Combine this with the practice of some inspectors in letting the school pick the lessons to be seen, and you have a perfect circle.
Another commentator told of a weak teacher being sent home in a primary school, no doubt to be covered by the head or deputy. One such teacher in a primary school I knew had been there for seventeen years, with no guidance or support. Visiting LA inspectors were led quickly past the door. Ofsted were the villains for pointing out the weakness, even though the teacher did achieve a satisfactory (really satisfactory) lesson following our feedback.

Inspectors on no-notice inspections will need to change their ways, and to observe what is in front of them rather than the school's statistics.
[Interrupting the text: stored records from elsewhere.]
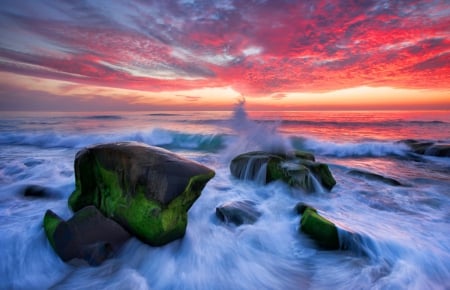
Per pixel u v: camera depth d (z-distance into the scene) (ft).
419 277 11.19
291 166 23.17
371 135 68.74
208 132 63.77
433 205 19.79
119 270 11.42
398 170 33.73
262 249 13.58
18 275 10.85
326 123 104.73
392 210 18.70
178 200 13.12
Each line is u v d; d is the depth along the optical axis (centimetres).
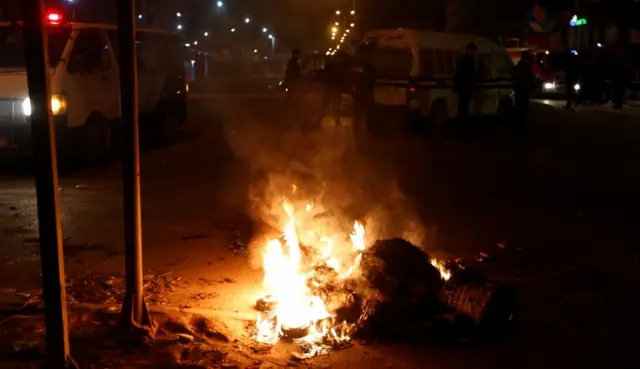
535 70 3353
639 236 825
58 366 434
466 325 532
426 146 1605
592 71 2634
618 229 856
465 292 543
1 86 1160
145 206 958
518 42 4012
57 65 1183
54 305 429
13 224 845
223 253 736
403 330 523
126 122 479
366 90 1783
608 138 1755
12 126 1160
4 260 702
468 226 862
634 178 1208
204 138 1736
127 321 496
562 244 787
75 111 1214
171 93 1642
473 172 1258
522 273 680
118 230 823
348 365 483
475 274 566
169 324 519
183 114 1742
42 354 466
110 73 1343
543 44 3759
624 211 956
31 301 563
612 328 551
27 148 1169
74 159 1360
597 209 967
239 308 575
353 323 534
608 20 3544
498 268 695
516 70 1869
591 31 3619
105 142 1327
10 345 477
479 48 1911
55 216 421
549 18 2814
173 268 681
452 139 1730
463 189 1098
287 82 2056
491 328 532
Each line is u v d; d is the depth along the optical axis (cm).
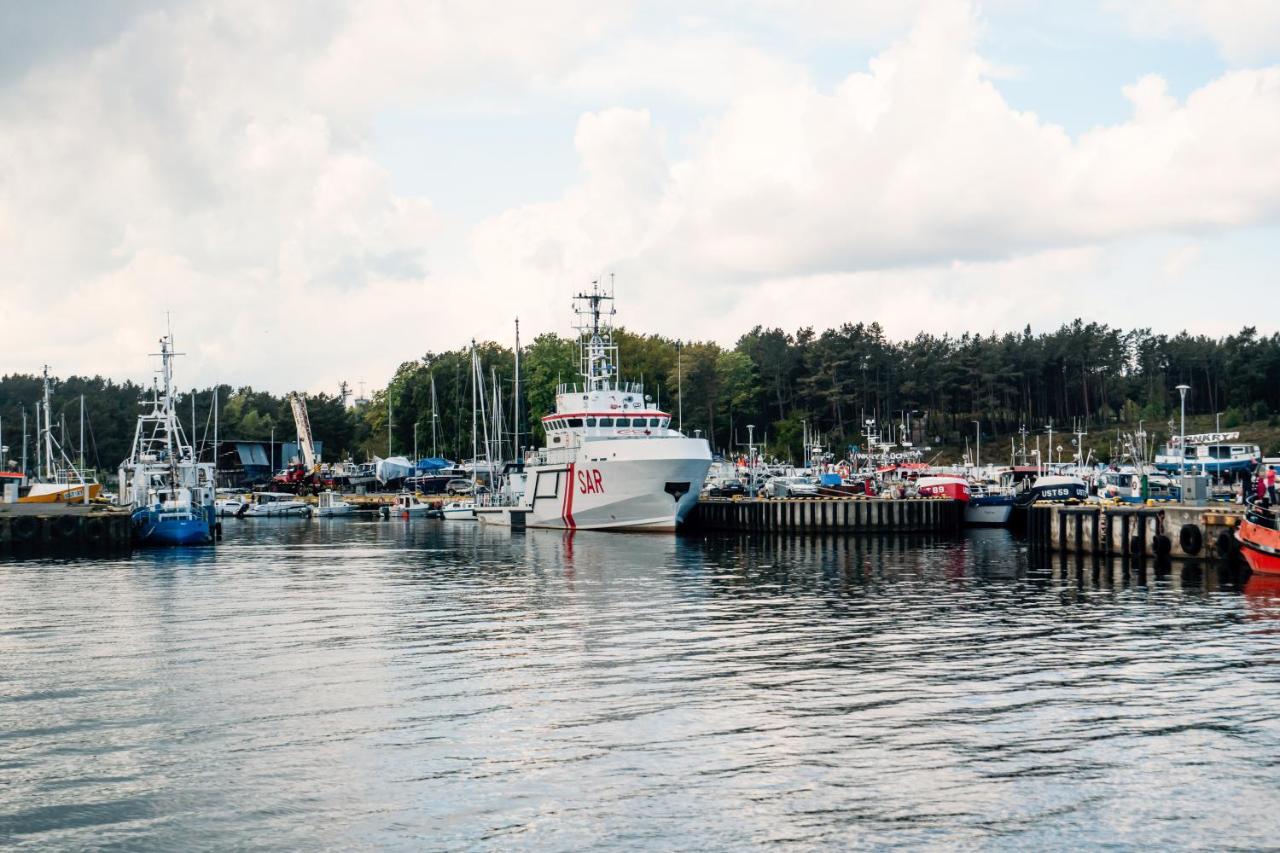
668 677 3681
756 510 10756
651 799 2534
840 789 2588
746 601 5484
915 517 10550
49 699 3434
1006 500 10956
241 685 3616
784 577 6569
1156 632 4447
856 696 3397
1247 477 9019
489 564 7688
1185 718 3141
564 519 10894
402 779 2680
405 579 6719
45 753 2895
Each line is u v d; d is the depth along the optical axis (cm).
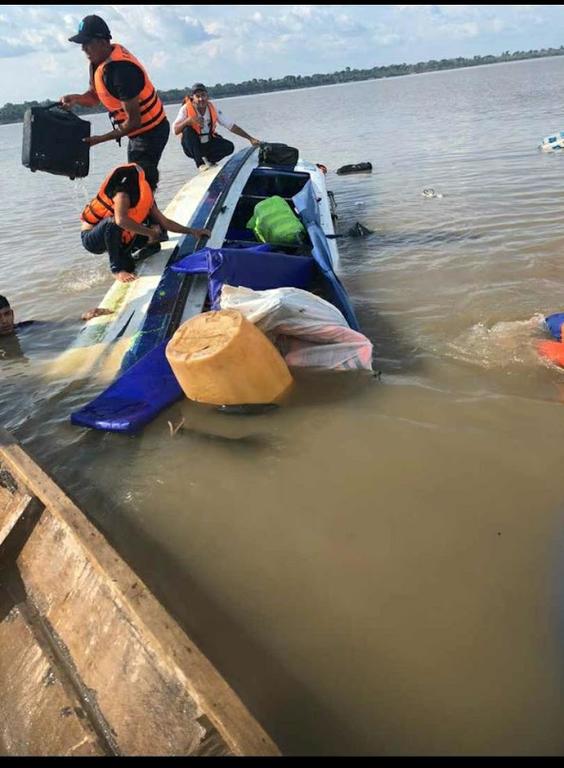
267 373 368
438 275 583
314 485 303
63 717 215
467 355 425
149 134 638
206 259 497
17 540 282
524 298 509
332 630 226
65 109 602
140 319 488
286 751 188
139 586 220
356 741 190
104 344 466
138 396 379
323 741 191
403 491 294
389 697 202
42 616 254
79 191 1370
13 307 628
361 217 837
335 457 322
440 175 1059
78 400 403
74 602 244
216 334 357
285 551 264
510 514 275
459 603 233
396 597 238
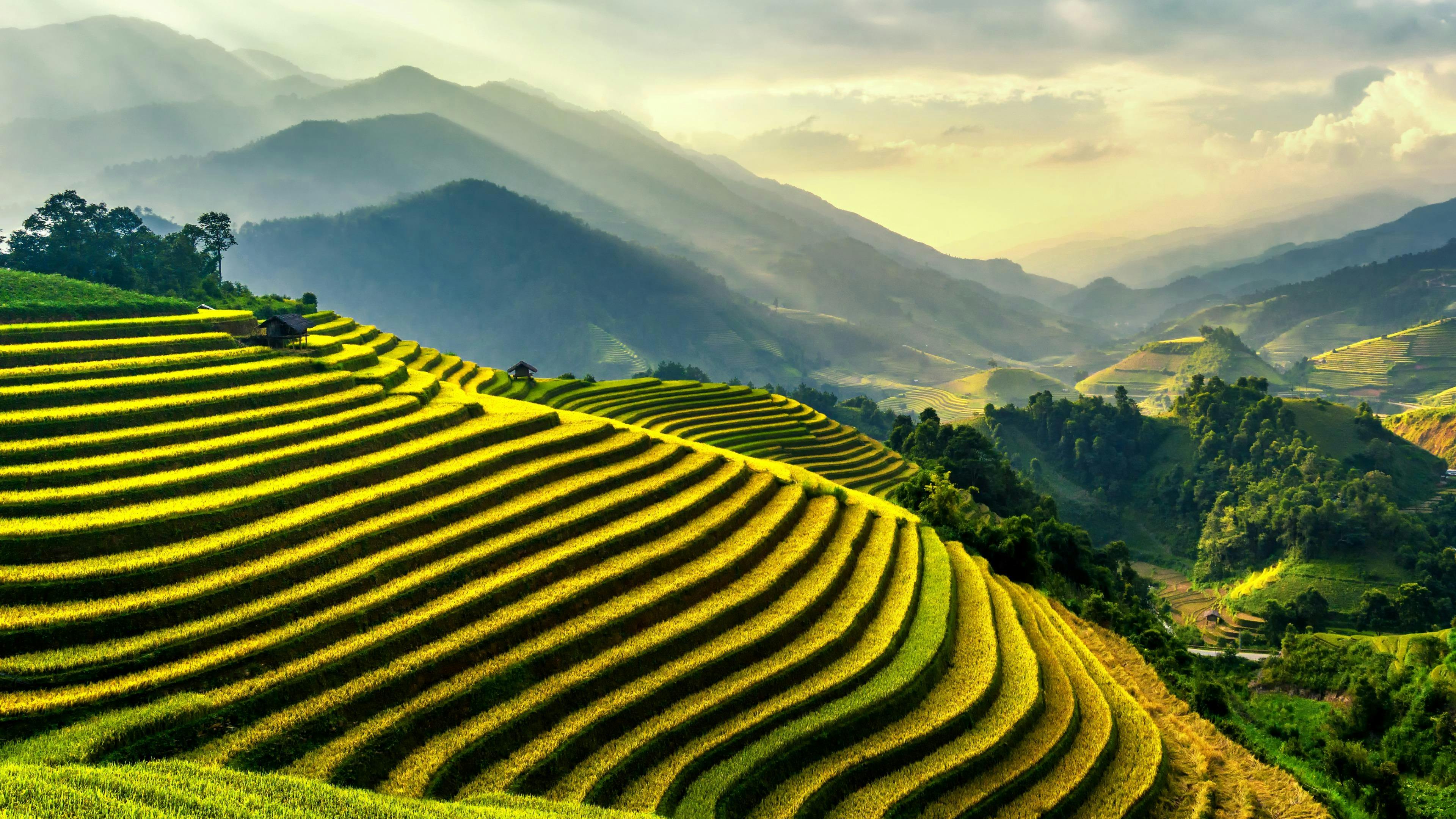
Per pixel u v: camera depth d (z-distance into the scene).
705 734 35.38
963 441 131.62
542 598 41.19
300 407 56.47
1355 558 122.81
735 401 121.31
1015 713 40.19
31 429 46.50
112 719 28.25
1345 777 43.66
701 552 51.03
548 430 64.75
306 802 24.59
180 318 69.62
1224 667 84.94
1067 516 171.88
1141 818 35.28
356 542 42.06
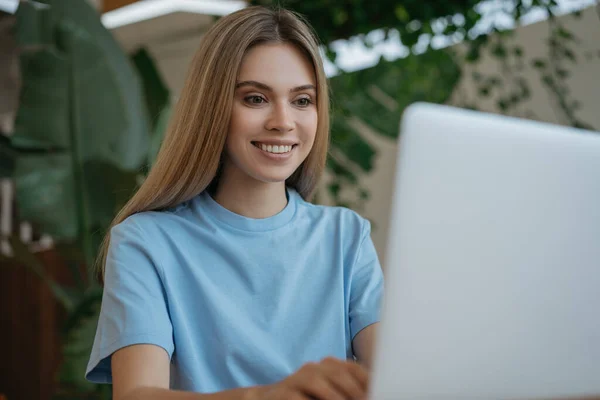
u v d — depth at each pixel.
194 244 1.37
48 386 4.07
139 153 3.04
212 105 1.34
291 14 1.39
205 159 1.36
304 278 1.41
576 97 3.17
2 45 4.41
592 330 0.84
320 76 1.39
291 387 0.85
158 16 4.07
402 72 3.31
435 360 0.80
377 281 1.48
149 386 1.13
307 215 1.48
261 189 1.42
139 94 3.07
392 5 3.17
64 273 4.10
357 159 3.49
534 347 0.82
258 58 1.34
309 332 1.37
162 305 1.27
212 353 1.31
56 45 2.91
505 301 0.80
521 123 0.78
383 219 3.82
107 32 3.00
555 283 0.82
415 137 0.75
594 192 0.81
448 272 0.78
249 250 1.38
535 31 3.32
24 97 2.91
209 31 1.37
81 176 2.96
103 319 1.24
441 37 3.21
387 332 0.78
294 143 1.37
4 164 3.11
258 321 1.34
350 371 0.86
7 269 4.21
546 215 0.80
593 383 0.86
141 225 1.35
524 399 0.84
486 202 0.78
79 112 2.94
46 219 2.93
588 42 3.12
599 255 0.82
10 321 4.21
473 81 3.46
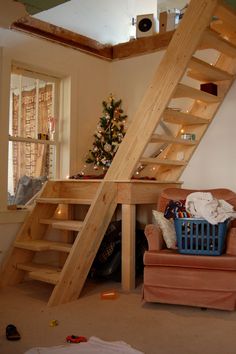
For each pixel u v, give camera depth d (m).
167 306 3.24
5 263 3.88
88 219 3.51
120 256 3.98
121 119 4.82
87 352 2.29
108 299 3.44
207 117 4.30
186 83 4.59
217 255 3.11
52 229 4.47
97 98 5.09
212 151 4.32
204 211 3.16
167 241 3.35
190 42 3.56
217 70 3.87
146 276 3.23
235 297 3.04
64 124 4.77
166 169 4.51
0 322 2.84
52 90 4.74
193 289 3.11
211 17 3.44
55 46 4.54
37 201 4.03
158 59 4.77
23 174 4.41
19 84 4.36
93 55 5.02
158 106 3.71
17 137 4.29
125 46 5.08
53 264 4.50
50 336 2.57
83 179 4.21
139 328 2.73
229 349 2.38
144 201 3.90
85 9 5.36
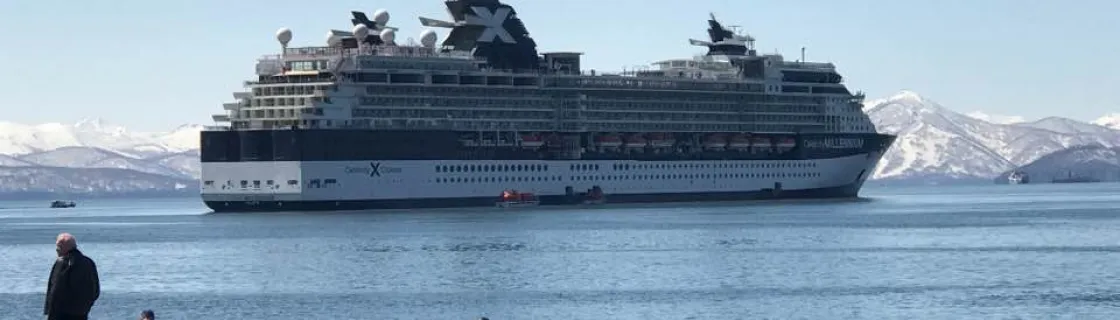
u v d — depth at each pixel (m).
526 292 122.94
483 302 116.81
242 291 126.56
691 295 119.50
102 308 116.38
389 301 118.12
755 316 107.31
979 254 153.62
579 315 109.12
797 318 106.12
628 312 110.25
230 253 166.50
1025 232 192.50
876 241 174.62
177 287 130.75
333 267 146.12
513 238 183.75
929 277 130.00
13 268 152.50
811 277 131.38
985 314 106.19
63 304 69.12
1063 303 110.94
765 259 149.62
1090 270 134.25
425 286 128.12
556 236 186.62
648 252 159.75
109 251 175.25
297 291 125.75
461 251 163.38
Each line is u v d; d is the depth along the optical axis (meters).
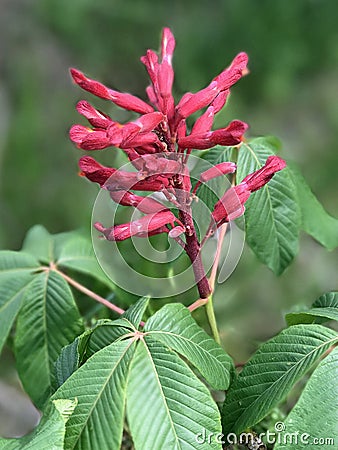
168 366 0.26
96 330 0.30
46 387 0.34
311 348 0.27
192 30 1.23
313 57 1.21
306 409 0.25
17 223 1.05
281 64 1.20
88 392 0.26
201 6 1.25
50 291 0.35
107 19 1.28
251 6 1.22
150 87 0.31
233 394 0.28
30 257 0.37
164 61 0.29
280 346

Skilled inspectors can do this, but many inspectors recruited since 2005 have not been trained to do it. They need to restore Tomlinson's approach to lesson observation - and to assessment, where it forms the basis of Woodberry Down's system of stickers.
They should look at planning only as a contributory factor to a lesson, and should understand that all planning does not need to be written down. This mindset has led to a deluge of paperwork, exhausted teachers and taken them away from teaching. In inspection, as in every aspect of education except support for children in care, progress depends on dismantling what New Labour did. This is a long job, but the former system of inspection updates, rather than complete framework reviews, would enable a start to be made quickly.